Work order: The expected result is the full listing, retyped exactly, without a single picture.

Data for this exercise:
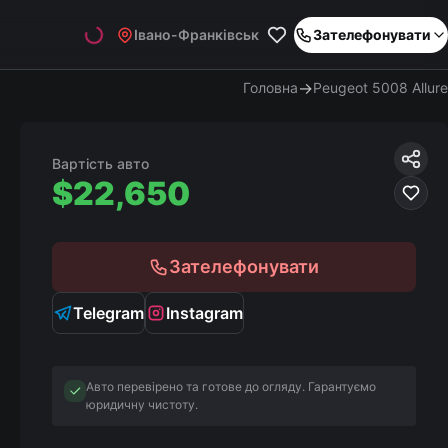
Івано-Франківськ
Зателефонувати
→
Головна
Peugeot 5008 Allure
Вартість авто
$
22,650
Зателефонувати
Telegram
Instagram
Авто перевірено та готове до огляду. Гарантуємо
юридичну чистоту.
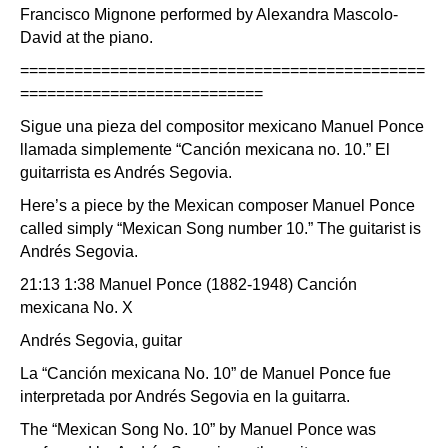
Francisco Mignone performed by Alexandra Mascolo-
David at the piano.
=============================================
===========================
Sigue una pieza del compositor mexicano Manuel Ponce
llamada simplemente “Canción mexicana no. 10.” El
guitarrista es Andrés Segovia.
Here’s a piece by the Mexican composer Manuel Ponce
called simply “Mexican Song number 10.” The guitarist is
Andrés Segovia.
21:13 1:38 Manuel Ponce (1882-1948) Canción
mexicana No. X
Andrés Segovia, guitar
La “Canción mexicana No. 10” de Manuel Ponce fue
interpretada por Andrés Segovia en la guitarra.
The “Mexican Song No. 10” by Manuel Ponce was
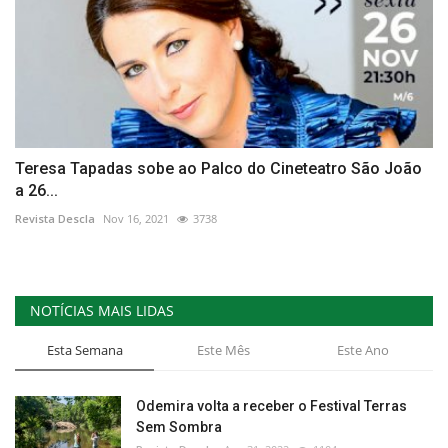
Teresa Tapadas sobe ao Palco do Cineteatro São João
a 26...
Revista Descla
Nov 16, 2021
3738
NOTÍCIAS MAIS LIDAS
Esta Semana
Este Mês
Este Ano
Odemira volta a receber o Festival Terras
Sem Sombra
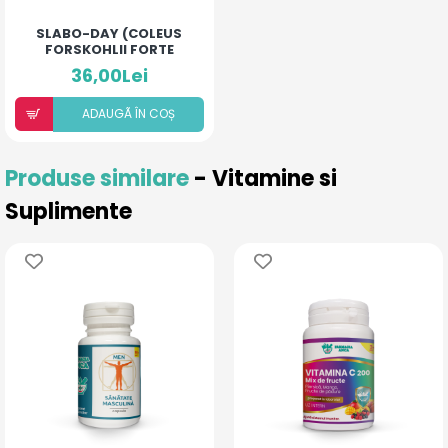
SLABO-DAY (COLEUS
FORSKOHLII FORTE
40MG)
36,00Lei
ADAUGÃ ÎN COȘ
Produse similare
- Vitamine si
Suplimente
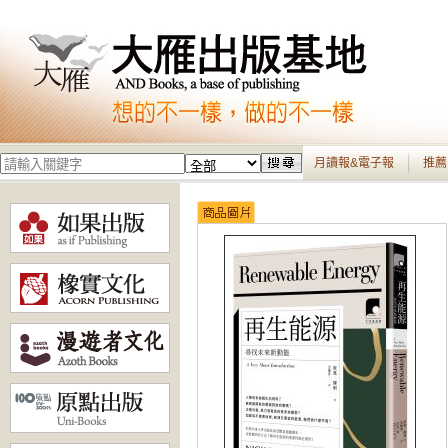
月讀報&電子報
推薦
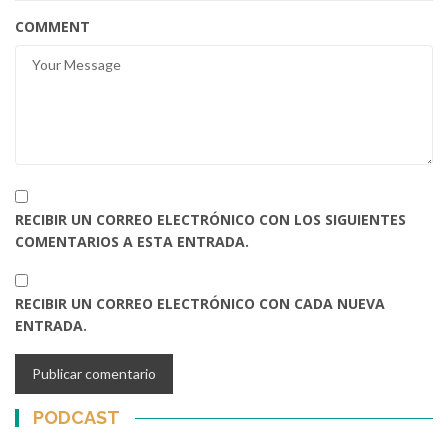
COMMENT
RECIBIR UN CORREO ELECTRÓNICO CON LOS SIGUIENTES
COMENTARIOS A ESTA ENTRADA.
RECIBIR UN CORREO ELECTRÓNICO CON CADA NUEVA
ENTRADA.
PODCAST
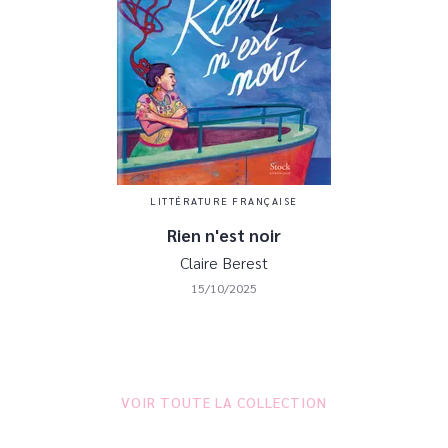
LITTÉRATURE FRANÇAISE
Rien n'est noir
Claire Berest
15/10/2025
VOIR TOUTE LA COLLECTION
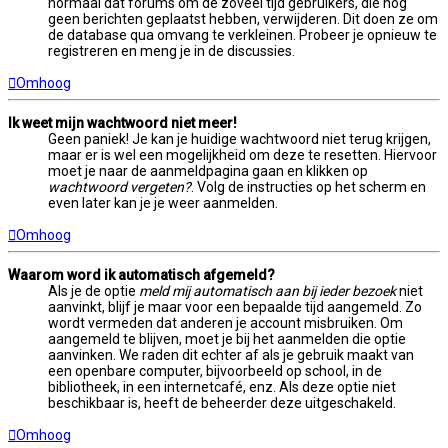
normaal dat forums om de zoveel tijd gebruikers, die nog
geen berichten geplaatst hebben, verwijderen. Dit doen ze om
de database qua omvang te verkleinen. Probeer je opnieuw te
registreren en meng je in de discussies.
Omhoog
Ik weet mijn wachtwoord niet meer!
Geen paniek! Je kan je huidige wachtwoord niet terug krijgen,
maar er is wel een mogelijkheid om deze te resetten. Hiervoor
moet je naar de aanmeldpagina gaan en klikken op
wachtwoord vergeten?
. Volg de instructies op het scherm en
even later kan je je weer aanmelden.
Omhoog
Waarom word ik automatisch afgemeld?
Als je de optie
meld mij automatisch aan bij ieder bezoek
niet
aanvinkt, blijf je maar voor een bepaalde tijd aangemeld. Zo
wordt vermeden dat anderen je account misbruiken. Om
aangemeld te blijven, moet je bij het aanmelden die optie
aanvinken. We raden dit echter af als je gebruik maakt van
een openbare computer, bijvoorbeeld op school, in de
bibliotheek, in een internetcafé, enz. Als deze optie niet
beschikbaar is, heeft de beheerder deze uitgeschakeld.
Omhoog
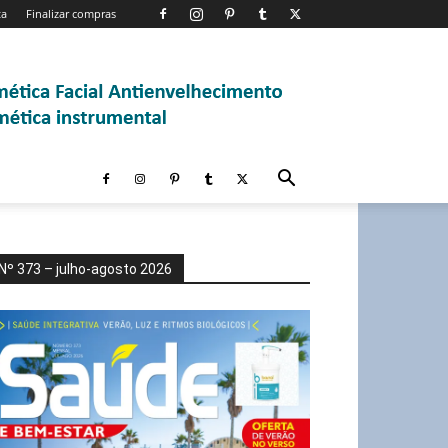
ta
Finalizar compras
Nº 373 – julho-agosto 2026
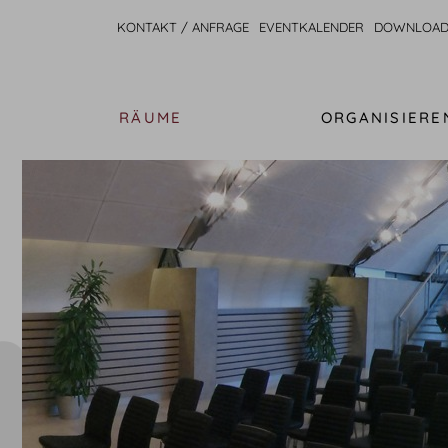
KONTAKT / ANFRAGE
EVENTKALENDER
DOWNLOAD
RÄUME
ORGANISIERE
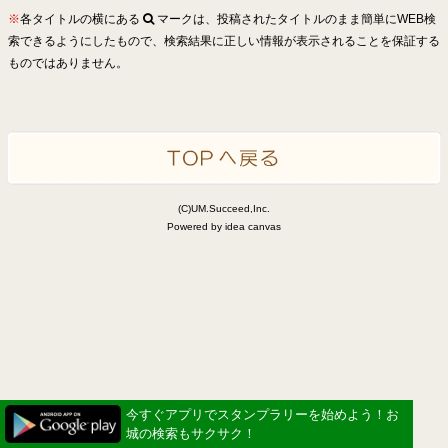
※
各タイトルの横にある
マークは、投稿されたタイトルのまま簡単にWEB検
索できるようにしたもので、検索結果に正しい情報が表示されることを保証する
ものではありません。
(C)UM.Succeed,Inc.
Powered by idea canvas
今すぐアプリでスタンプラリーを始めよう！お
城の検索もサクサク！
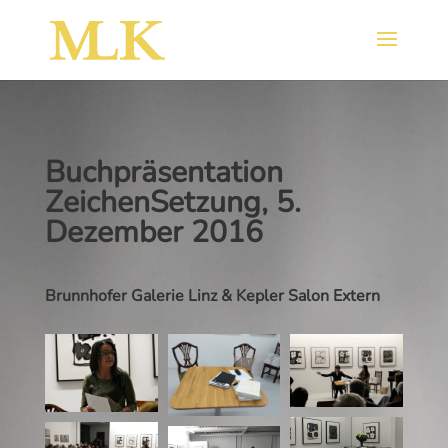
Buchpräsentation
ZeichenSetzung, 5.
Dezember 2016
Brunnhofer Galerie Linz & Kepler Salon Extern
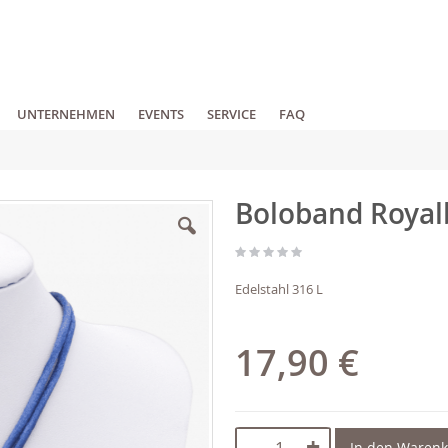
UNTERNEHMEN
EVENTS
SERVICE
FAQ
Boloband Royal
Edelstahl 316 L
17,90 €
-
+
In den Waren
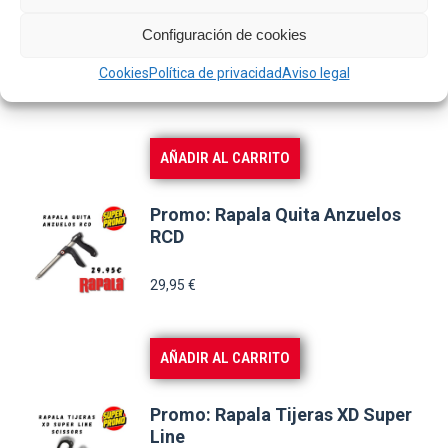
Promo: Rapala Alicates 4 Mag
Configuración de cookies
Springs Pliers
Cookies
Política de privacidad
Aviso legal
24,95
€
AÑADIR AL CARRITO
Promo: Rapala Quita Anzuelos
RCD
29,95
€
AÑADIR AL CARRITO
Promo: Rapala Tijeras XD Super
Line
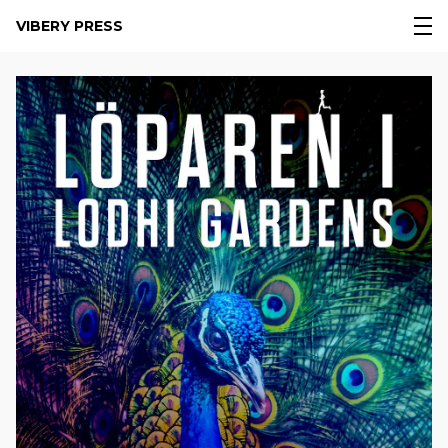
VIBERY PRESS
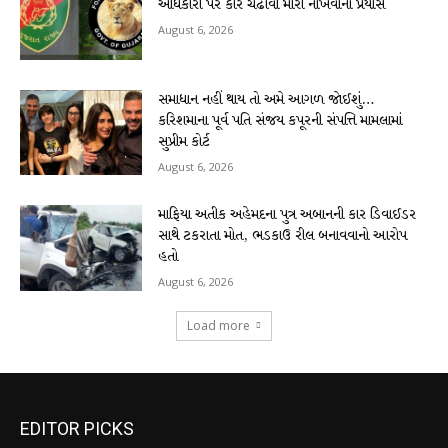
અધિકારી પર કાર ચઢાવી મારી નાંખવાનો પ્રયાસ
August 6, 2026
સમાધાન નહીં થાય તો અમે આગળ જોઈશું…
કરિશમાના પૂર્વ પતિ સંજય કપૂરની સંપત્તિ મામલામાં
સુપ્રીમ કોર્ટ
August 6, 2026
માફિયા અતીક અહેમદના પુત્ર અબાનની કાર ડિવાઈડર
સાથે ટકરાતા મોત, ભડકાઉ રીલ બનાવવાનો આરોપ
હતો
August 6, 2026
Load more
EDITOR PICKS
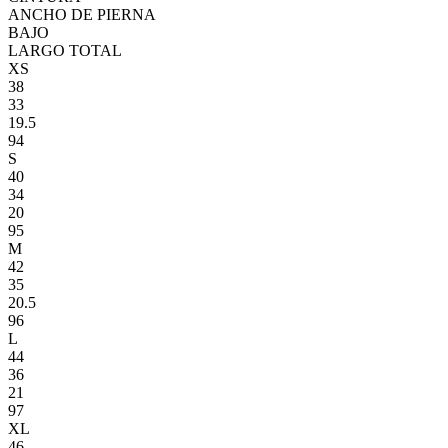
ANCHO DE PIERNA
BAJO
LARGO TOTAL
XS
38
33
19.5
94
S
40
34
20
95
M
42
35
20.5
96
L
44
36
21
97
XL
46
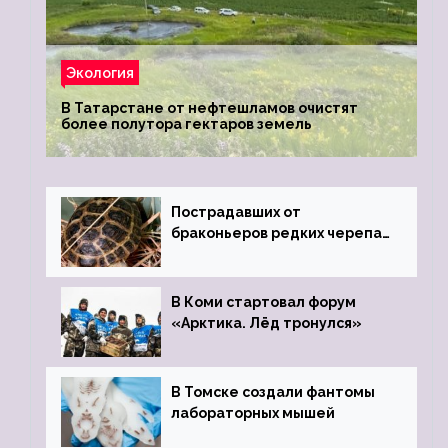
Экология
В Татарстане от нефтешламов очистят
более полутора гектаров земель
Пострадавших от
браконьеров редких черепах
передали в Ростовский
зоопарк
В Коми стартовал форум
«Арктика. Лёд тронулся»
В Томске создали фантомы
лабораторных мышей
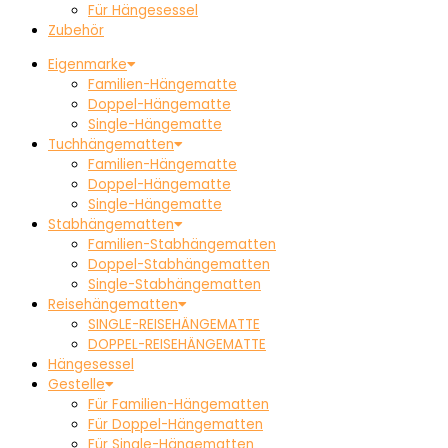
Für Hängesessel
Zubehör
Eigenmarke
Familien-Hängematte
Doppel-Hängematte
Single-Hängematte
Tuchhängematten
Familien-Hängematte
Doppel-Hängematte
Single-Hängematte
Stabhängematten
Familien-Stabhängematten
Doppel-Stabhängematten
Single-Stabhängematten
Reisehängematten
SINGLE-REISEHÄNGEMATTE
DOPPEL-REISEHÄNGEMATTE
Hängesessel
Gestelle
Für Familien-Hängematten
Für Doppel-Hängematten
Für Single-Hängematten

Result:
Івано-Франківськ
Зателефонувати
→
Головна
Peugeot 5008 Allure
Вартість авто
$
22,650
Зателефонувати
Telegram
Instagram
Авто перевірено та готове до огляду. Гарантуємо
юридичну чистоту.
Francisco Mignone performed by Alexandra Mascolo-
David at the piano.
=============================================
===========================
Sigue una pieza del compositor mexicano Manuel Ponce
llamada simplemente “Canción mexicana no. 10.” El
guitarrista es Andrés Segovia.
Here’s a piece by the Mexican composer Manuel Ponce
called simply “Mexican Song number 10.” The guitarist is
Andrés Segovia.
21:13 1:38 Manuel Ponce (1882-1948) Canción
mexicana No. X
Andrés Segovia, guitar
La “Canción mexicana No. 10” de Manuel Ponce fue
interpretada por Andrés Segovia en la guitarra.
The “Mexican Song No. 10” by Manuel Ponce was
Teresa Tapadas sobe ao Palco do Cineteatro São João
a 26...
Revista Descla
Nov 16, 2021
3738
NOTÍCIAS MAIS LIDAS
Esta Semana
Este Mês
Este Ano
Odemira volta a receber o Festival Terras
Sem Sombra
SLABO-DAY (COLEUS
FORSKOHLII FORTE
40MG)
36,00Lei
ADAUGÃ ÎN COȘ
Produse similare
- Vitamine si
Suplimente
月讀報&電子報
推薦
COMMENT
RECIBIR UN CORREO ELECTRÓNICO CON LOS SIGUIENTES
COMENTARIOS A ESTA ENTRADA.
RECIBIR UN CORREO ELECTRÓNICO CON CADA NUEVA
ENTRADA.
PODCAST
LITTÉRATURE FRANÇAISE
Rien n'est noir
Claire Berest
15/10/2025
VOIR TOUTE LA COLLECTION
normaal dat forums om de zoveel tijd gebruikers, die nog
geen berichten geplaatst hebben, verwijderen. Dit doen ze om
de database qua omvang te verkleinen. Probeer je opnieuw te
registreren en meng je in de discussies.
Omhoog
Ik weet mijn wachtwoord niet meer!
Geen paniek! Je kan je huidige wachtwoord niet terug krijgen,
maar er is wel een mogelijkheid om deze te resetten. Hiervoor
moet je naar de aanmeldpagina gaan en klikken op
wachtwoord vergeten?
. Volg de instructies op het scherm en
even later kan je je weer aanmelden.
Omhoog
Waarom word ik automatisch afgemeld?
Als je de optie
meld mij automatisch aan bij ieder bezoek
niet
aanvinkt, blijf je maar voor een bepaalde tijd aangemeld. Zo
wordt vermeden dat anderen je account misbruiken. Om
aangemeld te blijven, moet je bij het aanmelden die optie
aanvinken. We raden dit echter af als je gebruik maakt van
een openbare computer, bijvoorbeeld op school, in de
bibliotheek, in een internetcafé, enz. Als deze optie niet
beschikbaar is, heeft de beheerder deze uitgeschakeld.
Omhoog
ta
Finalizar compras
Nº 373 – julho-agosto 2026
KONTAKT / ANFRAGE
EVENTKALENDER
DOWNLOAD
RÄUME
ORGANISIERE
※
各タイトルの横にある
マークは、投稿されたタイトルのまま簡単にWEB検
索できるようにしたもので、検索結果に正しい情報が表示されることを保証する
ものではありません。
(C)UM.Succeed,Inc.
Powered by idea canvas
今すぐアプリでスタンプラリーを始めよう！お
城の検索もサクサク！
Buchpräsentation
ZeichenSetzung, 5.
Dezember 2016
Brunnhofer Galerie Linz & Kepler Salon Extern
UNTERNEHMEN
EVENTS
SERVICE
FAQ
Boloband Royal
Edelstahl 316 L
17,90 €
-
+
In den Waren
Promo: Rapala Alicates 4 Mag
Configuración de cookies
Springs Pliers
Cookies
Política de privacidad
Aviso legal
24,95
€
AÑADIR AL CARRITO
Promo: Rapala Quita Anzuelos
RCD
29,95
€
AÑADIR AL CARRITO
Promo: Rapala Tijeras XD Super
Line
VIBERY PRESS
અધિકારી પર કાર ચઢાવી મારી નાંખવાનો પ્રયાસ
August 6, 2026
સમાધાન નહીં થાય તો અમે આગળ જોઈશું…
કરિશમાના પૂર્વ પતિ સંજય કપૂરની સંપત્તિ મામલામાં
સુપ્રીમ કોર્ટ
August 6, 2026
માફિયા અતીક અહેમદના પુત્ર અબાનની કાર ડિવાઈડર
સાથે ટકરાતા મોત, ભડકાઉ રીલ બનાવવાનો આરોપ
હતો
August 6, 2026
Load more
EDITOR PICKS
ANCHO DE PIERNA
BAJO
LARGO TOTAL
XS
38
33
19.5
94
S
40
34
20
95
M
42
35
20.5
96
L
44
36
21
97
XL
46
Экология
В Татарстане от нефтешламов очистят
более полутора гектаров земель
Пострадавших от
браконьеров редких черепах
передали в Ростовский
зоопарк
В Коми стартовал форум
«Арктика. Лёд тронулся»
В Томске создали фантомы
лабораторных мышей
Für Hängesessel
Zubehör
Eigenmarke
Familien-Hängematte
Doppel-Hängematte
Single-Hängematte
Tuchhängematten
Familien-Hängematte
Doppel-Hängematte
Single-Hängematte
Stabhängematten
Familien-Stabhängematten
Doppel-Stabhängematten
Single-Stabhängematten
Reisehängematten
SINGLE-REISEHÄNGEMATTE
DOPPEL-REISEHÄNGEMATTE
Hängesessel
Gestelle
Für Familien-Hängematten
Für Doppel-Hängematten
Für Single-Hängematten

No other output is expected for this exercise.